Pada masa lalu, di wilayah yang kini dikenal sebagai Desa Petapan di Kecamatan Labang, Bangkalan, tersimpan sebuah kisah yang penuh makna spiritual dan keajaiban alam. Konon, pada suatu hari, datanglah seorang tokoh penyebar agama Islam bernama Sunan Putro Manggolo, putra dari Kyai Zainal Abidin Cendana dari daerah Kwanyar. Dalam perjalanan dakwahnya, beliau singgah di sebuah tempat yang masih sepi dan belum banyak dikenal orang. Di sanalah, Sunan Putro Manggolo memutuskan untuk berdiam diri dan bertapa, memohon petunjuk dari Allah agar dakwahnya membawa manfaat bagi masyarakat sekitar.
Selama bertapa, beliau membawa serta tongkatnya, sebuah tongkat yang diyakini memiliki makna spiritual mendalam. Ketika waktu bertapanya usai, dengan penuh rasa syukur, Sunan mencabut tongkat tersebut dari tanah. Namun, begitu tongkat itu terangkat, terjadilah sesuatu yang ajaib. Dari lubang bekas tongkat itu, tiba-tiba muncul pancaran air yang jernih. Air itu terus mengalir deras hingga membentuk genangan. Sunan Putro Manggolo tertegun sejenak, antara kagum dan bahagia, karena air itu begitu bersih dan segar. Ia menyadari bahwa sumber air tersebut merupakan anugerah Tuhan bagi masyarakat di sekitarnya.
Namun, kebahagiaan itu bercampur kegelisahan.
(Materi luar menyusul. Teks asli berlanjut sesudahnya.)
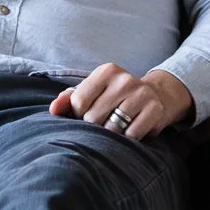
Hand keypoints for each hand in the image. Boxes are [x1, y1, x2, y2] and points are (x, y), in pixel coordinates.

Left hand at [50, 63, 191, 141]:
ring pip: (112, 129)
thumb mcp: (92, 92)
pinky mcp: (155, 110)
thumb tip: (53, 110)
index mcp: (106, 71)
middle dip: (96, 126)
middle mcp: (125, 80)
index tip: (88, 113)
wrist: (155, 95)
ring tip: (117, 126)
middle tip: (105, 121)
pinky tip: (131, 129)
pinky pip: (132, 135)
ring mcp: (141, 94)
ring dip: (112, 134)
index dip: (79, 114)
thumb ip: (69, 99)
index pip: (78, 102)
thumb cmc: (114, 96)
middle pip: (94, 118)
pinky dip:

Air yang semula mengalir dengan tenang kini semakin deras, seolah tidak akan berhenti. Kekhawatiran pun muncul dalam hati Sunan, sebab jika dibiarkan, air itu bisa meluap dan membanjiri dusun. Maka dengan kebijaksanaan dan ketenangan, beliau mencari cara untuk menghentikan aliran air tersebut agar tidak membahayakan penduduk.
Sunan kemudian mengambil sebuah bedug, alat tabuh besar yang biasanya digunakan di masjid untuk menandai waktu salat. Dengan penuh keyakinan, beliau menutup lubang sumber air itu menggunakan bedug. Ajaibnya, setelah ditutup, air yang keluar mulai berkurang hingga mengalir dengan tenang dan stabil. Dari sinilah lahir sebuah telaga kecil yang airnya jernih dan tidak pernah surut, bahkan di musim kemarau panjang sekalipun.
Sunan Putro Manggolo kemudian mengajak masyarakat setempat untuk memanfaatkan air itu dengan bijak. Ia mengajarkan mereka cara menjaga sumber air agar tidak tercemar, dan sekaligus memanfaatkan air tersebut untuk berwudu sebelum salat berjemaah. Telaga itu pun menjadi pusat kegiatan warga, tempat mereka mandi, mengambil air untuk memasak, dan menyiram tanaman.
Sejak saat itu, wilayah tersebut dikenal dengan nama Petapan, yang berasal dari kata tapa atau bertapa, merujuk pada peristiwa saat Sunan Putro Manggolo bertapa dan menemukan sumber air tersebut. Hingga kini, masyarakat Desa Petapan masih memegang erat nilai-nilai yang diwariskan dari kisah itu: bahwa air adalah sumber kehidupan yang harus dijaga, dihormati, dan dimanfaatkan untuk kebaikan bersama.